Однако новые привычки матери не давали Нэнси покоя, и девочка стала подмечать за ней и другие странности. Вот почему сейчас она внимательно наблюдала, как мама суетливо моет после завтрака чайные чашки, блюдца и тарелки с жирными пятнами копчёной селёдки. Обычно это делала домработница миссис Белл, появлявшаяся, когда Нэнси и Виолетта уходили в школу.
Понимая, что она вряд ли получит внятный ответ на свои вопросы, Нэнси вздохнула, вышла из кухни и отправилась в прихожую попрощаться с папой, который собирался на службу. Виолетта, сидя на нижней ступеньке лестницы, кормила толстяка Монти недоеденной за завтраком сосиской. Носки у сестры сползли на щиколотки, а на рукаве белой школьной блузки красовалось коричневое пятно от соуса.
– До свидания, папа. Удачи тебе сегодня, – сказала Нэнси, снимая с вешалки и передавая отцу чёрную шляпу и зонтик.
Папа натянул шляпу поглубже, отчего лоб у него наморщился, и, наклонившись, быстро поцеловал дочь в щёку.
– Постараюсь хотя бы смягчить наказание. Знаю, что ты против суровой кары, но кража – серьёзное преступление, невзирая на обстоятельства.
Нэнси в размышлениях сунула руки в карманы тёмно-синего школьного фартука. Конечно, отец, как юрист, обязан уважать закон, но всё же очень несправедливо отправлять детей в тюрьму за кражу нескольких яблок. Они ведь стащили их от голода!
Мама стремительно вышла в коридор, вытирая руки о фартук.

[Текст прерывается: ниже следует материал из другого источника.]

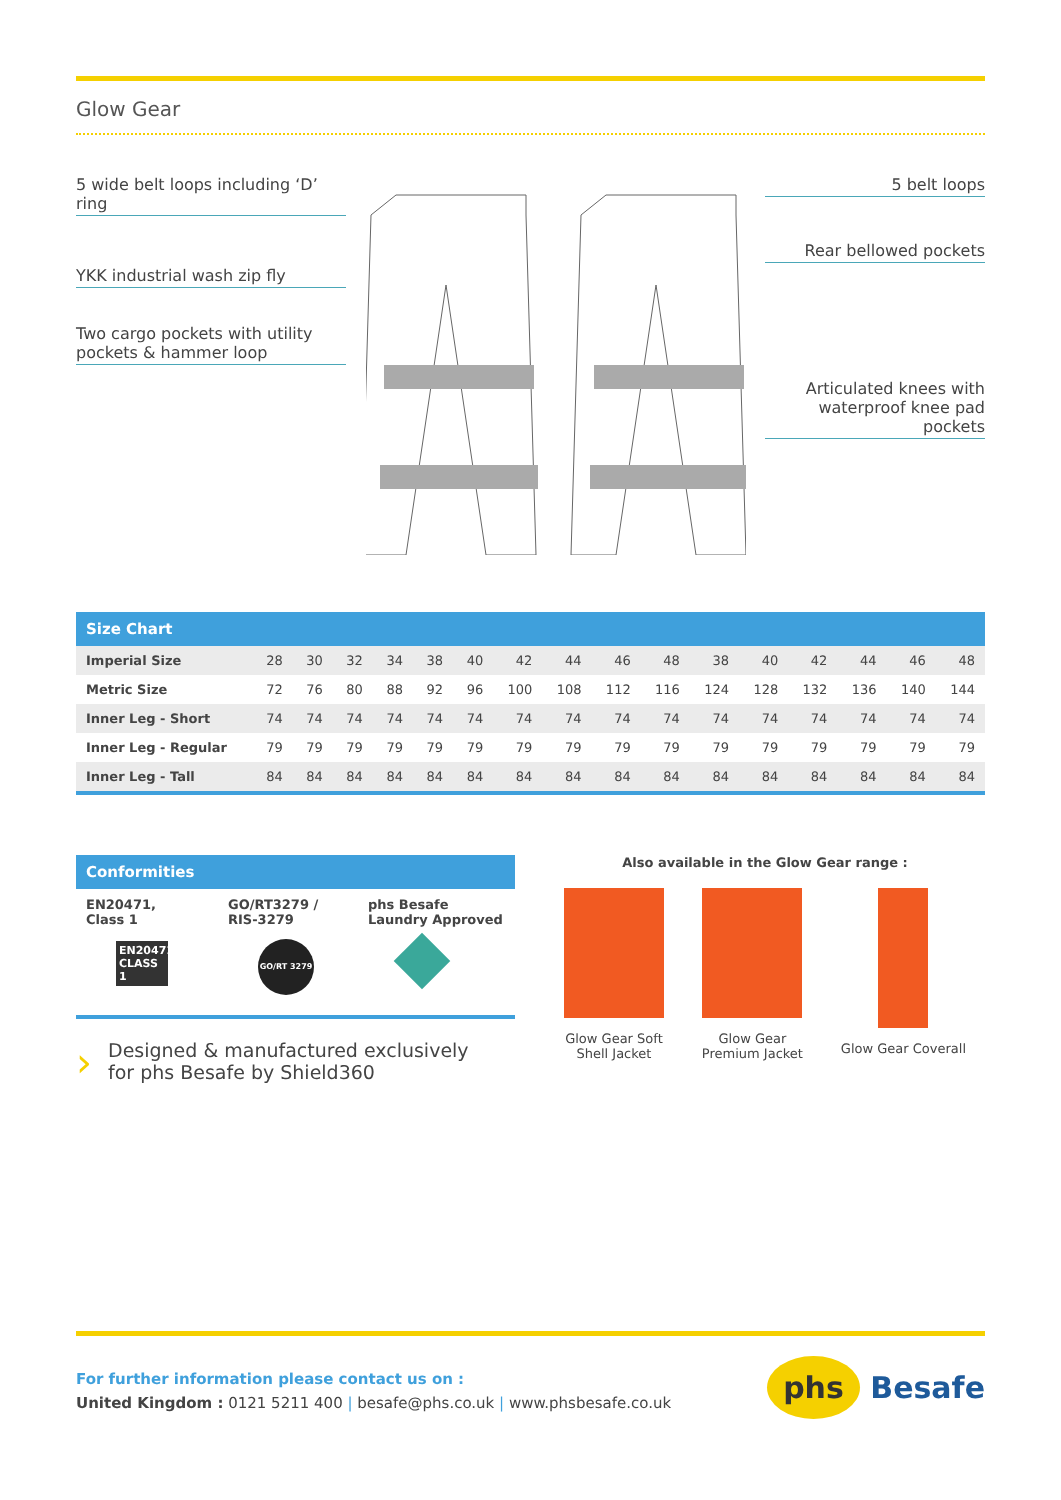Glow Gear
5 wide belt loops including ‘D’ ring
YKK industrial wash zip fly
Two cargo pockets with utility pockets & hammer loop
5 belt loops
Rear bellowed pockets
Articulated knees with waterproof knee pad pockets
| Size Chart | | | | | | | | | | | | | | | | |
| --- | --- | --- | --- | --- | --- | --- | --- | --- | --- | --- | --- | --- | --- | --- | --- | --- |
| Imperial Size | 28 | 30 | 32 | 34 | 38 | 40 | 42 | 44 | 46 | 48 | 38 | 40 | 42 | 44 | 46 | 48 |
| Metric Size | 72 | 76 | 80 | 88 | 92 | 96 | 100 | 108 | 112 | 116 | 124 | 128 | 132 | 136 | 140 | 144 |
| Inner Leg - Short | 74 | 74 | 74 | 74 | 74 | 74 | 74 | 74 | 74 | 74 | 74 | 74 | 74 | 74 | 74 | 74 |
| Inner Leg - Regular | 79 | 79 | 79 | 79 | 79 | 79 | 79 | 79 | 79 | 79 | 79 | 79 | 79 | 79 | 79 | 79 |
| Inner Leg - Tall | 84 | 84 | 84 | 84 | 84 | 84 | 84 | 84 | 84 | 84 | 84 | 84 | 84 | 84 | 84 | 84 |
Conformities
EN20471, Class 1
EN20471 CLASS 1
GO/RT3279 / RIS-3279
GO/RT 3279
phs Besafe Laundry Approved
›
Designed & manufactured exclusively
for phs Besafe by Shield360
Also available in the Glow Gear range :
Glow Gear Soft
Shell Jacket
Glow Gear
Premium Jacket
Glow Gear Coverall
For further information please contact us on :
United Kingdom : 0121 5211 400 | besafe@phs.co.uk | www.phsbesafe.co.uk
phs Besafe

– Меня беспокоит, что ты принимаешь работу отца так близко к сердцу, Нэнси, – проговорила она, открывая ящик комода и передавая мужу свежий носовой платок.

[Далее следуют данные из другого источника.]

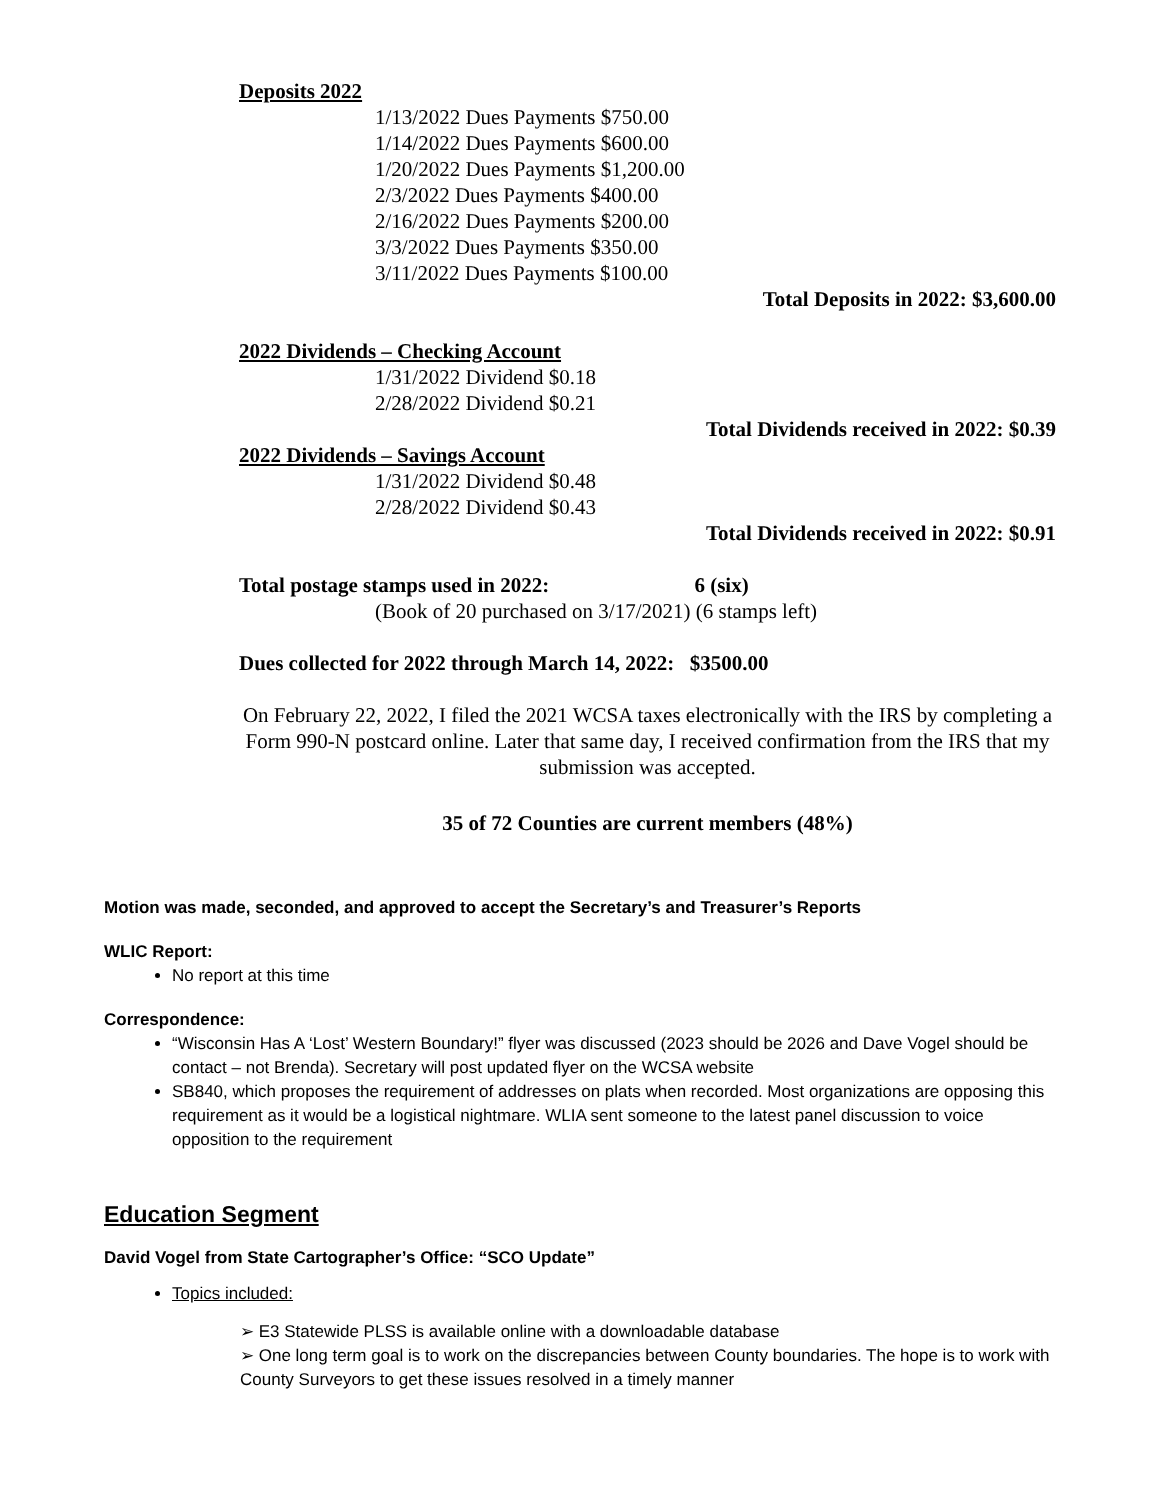Deposits 2022
1/13/2022 Dues Payments $750.00
1/14/2022 Dues Payments $600.00
1/20/2022 Dues Payments $1,200.00
2/3/2022 Dues Payments $400.00
2/16/2022 Dues Payments $200.00
3/3/2022 Dues Payments $350.00
3/11/2022 Dues Payments $100.00
Total Deposits in 2022: $3,600.00
2022 Dividends – Checking Account
1/31/2022 Dividend $0.18
2/28/2022 Dividend $0.21
Total Dividends received in 2022: $0.39
2022 Dividends – Savings Account
1/31/2022 Dividend $0.48
2/28/2022 Dividend $0.43
Total Dividends received in 2022: $0.91
Total postage stamps used in 2022: 6 (six)
(Book of 20 purchased on 3/17/2021) (6 stamps left)
Dues collected for 2022 through March 14, 2022: $3500.00
On February 22, 2022, I filed the 2021 WCSA taxes electronically with the IRS by completing a Form 990-N postcard online. Later that same day, I received confirmation from the IRS that my submission was accepted.
35 of 72 Counties are current members (48%)
Motion was made, seconded, and approved to accept the Secretary’s and Treasurer’s Reports
WLIC Report:
No report at this time
Correspondence:
“Wisconsin Has A ‘Lost’ Western Boundary!” flyer was discussed (2023 should be 2026 and Dave Vogel should be contact – not Brenda). Secretary will post updated flyer on the WCSA website
SB840, which proposes the requirement of addresses on plats when recorded. Most organizations are opposing this requirement as it would be a logistical nightmare. WLIA sent someone to the latest panel discussion to voice opposition to the requirement
Education Segment
David Vogel from State Cartographer’s Office: “SCO Update”
Topics included:
➢ E3 Statewide PLSS is available online with a downloadable database
➢ One long term goal is to work on the discrepancies between County boundaries. The hope is to work with County Surveyors to get these issues resolved in a timely manner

– Я тоже беспокоюсь. Даже очень, – добавил отец, положил платок в карман брюк и надел макинтош. – Не из-за того, что Нэнси интересуется уголовными делами, а потому, что жизни этих четырнадцатилетних мальчишек складываются таким плачевным образом. Тебе следует радоваться, что в двенадцать лет у нашей дочери столь строгие моральные принципы. Лично я ею горжусь.
– А у меня тоже строгие принципы, папа? – писклявым голосом вставила Виолетта, поднимая Монти и целуя его подвижные уши.

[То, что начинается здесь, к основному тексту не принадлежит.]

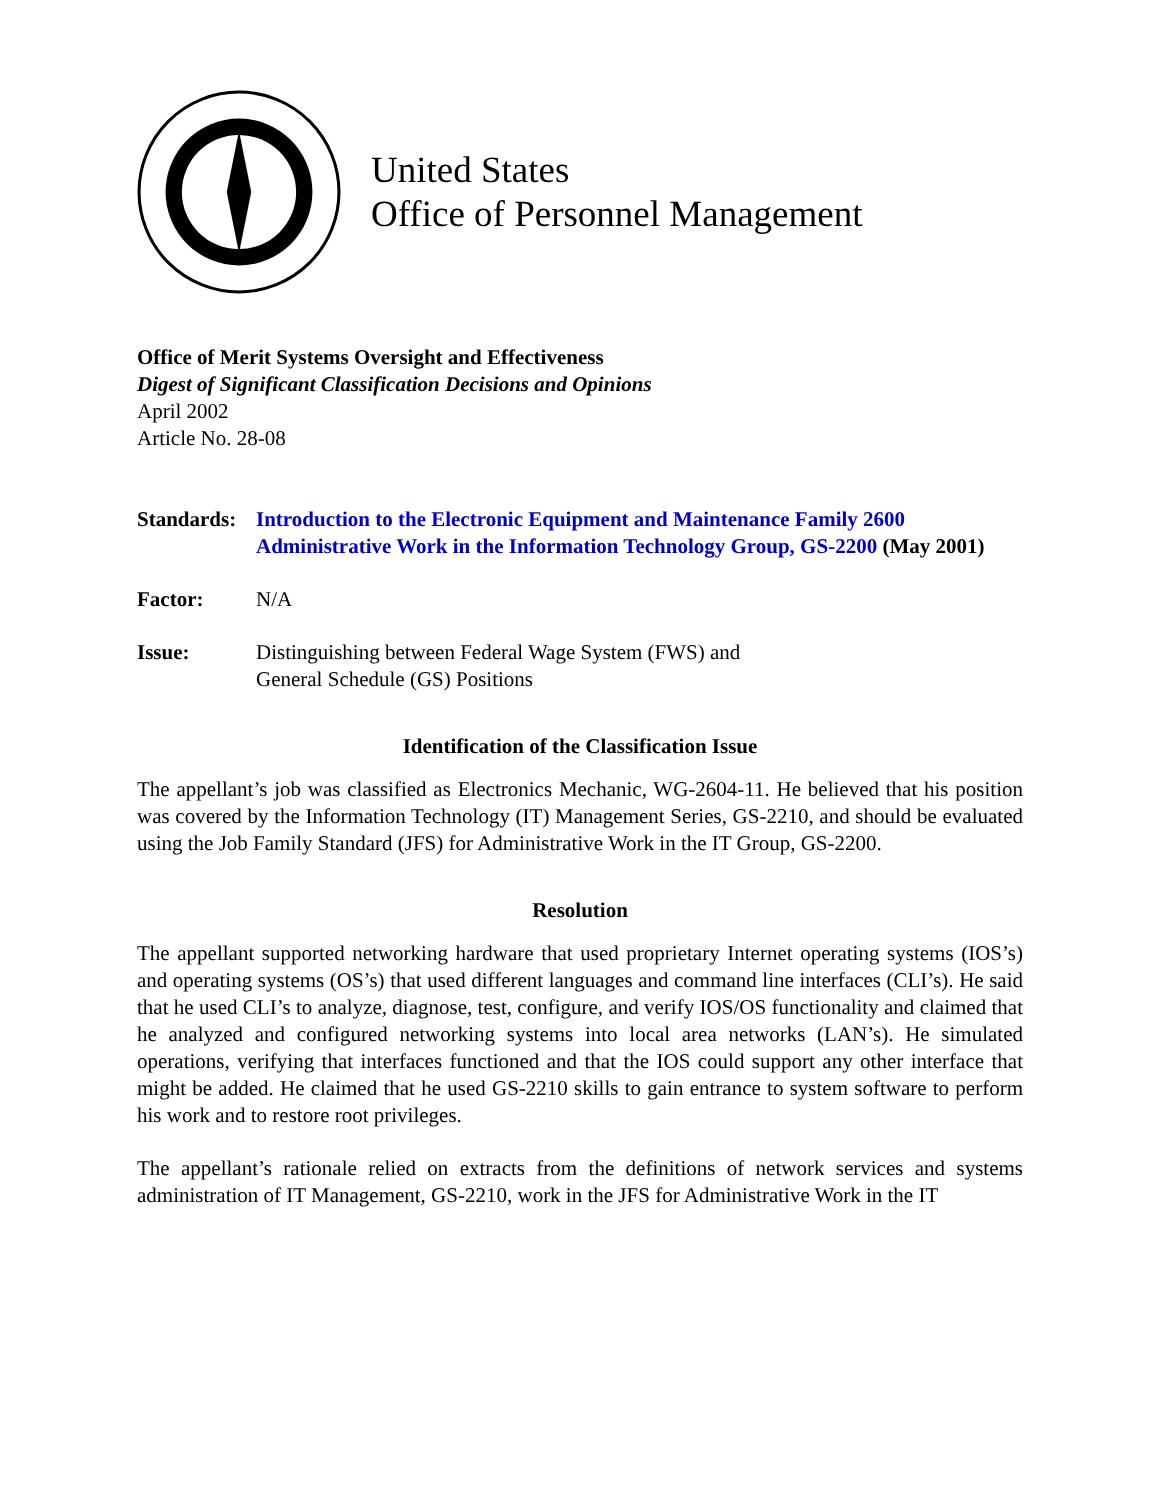United States
Office of Personnel Management
Office of Merit Systems Oversight and Effectiveness
Digest of Significant Classification Decisions and Opinions
April 2002
Article No. 28-08
Standards:
Introduction to the Electronic Equipment and Maintenance Family 2600
Administrative Work in the Information Technology Group, GS-2200 (May 2001)
Factor: N/A
Issue: Distinguishing between Federal Wage System (FWS) and
General Schedule (GS) Positions
Identification of the Classification Issue
The appellant’s job was classified as Electronics Mechanic, WG-2604-11. He believed that his position was covered by the Information Technology (IT) Management Series, GS-2210, and should be evaluated using the Job Family Standard (JFS) for Administrative Work in the IT Group, GS-2200.
Resolution
The appellant supported networking hardware that used proprietary Internet operating systems (IOS’s) and operating systems (OS’s) that used different languages and command line interfaces (CLI’s). He said that he used CLI’s to analyze, diagnose, test, configure, and verify IOS/OS functionality and claimed that he analyzed and configured networking systems into local area networks (LAN’s). He simulated operations, verifying that interfaces functioned and that the IOS could support any other interface that might be added. He claimed that he used GS-2210 skills to gain entrance to system software to perform his work and to restore root privileges.
The appellant’s rationale relied on extracts from the definitions of network services and systems administration of IT Management, GS-2210, work in the JFS for Administrative Work in the IT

Отец застегнул последнюю коричневую пуговицу и улыбнулся.
– Да, малышка, я в этом уверен.
Нэнси перевела взгляд с отца на сестру и заметила, как они похожи – даже в глазах одинаковые янтарные крапинки. Может, моральные принципы ей и достались от папы, но цвет его глаз она унаследовать не могла. Её родной отец умер, когда ей был всего год. Мама рассказывала, что других родных в Саффолке у них не было, и через несколько месяцев она собрала вещи и с дочерью в одной руке и чемоданом в другой переехала в Лидс, чтобы поселиться у старого друга семьи. Вскоре она встретила Джейкоба, вышла за него замуж, и через пару лет на свет появилась Виолетта.
Мама поцеловала мужа на прощание, закрыла за ним дверь и посмотрела на часы, тикающие на комоде.
– Поторопитесь, девочки, а то опоздаете в школу, – сказала она.
– Но ведь выходить ещё рано, – удивилась Нэнси, тоже взглянув на часы. Мама снова была в своём странном настроении, как и всю последнюю неделю.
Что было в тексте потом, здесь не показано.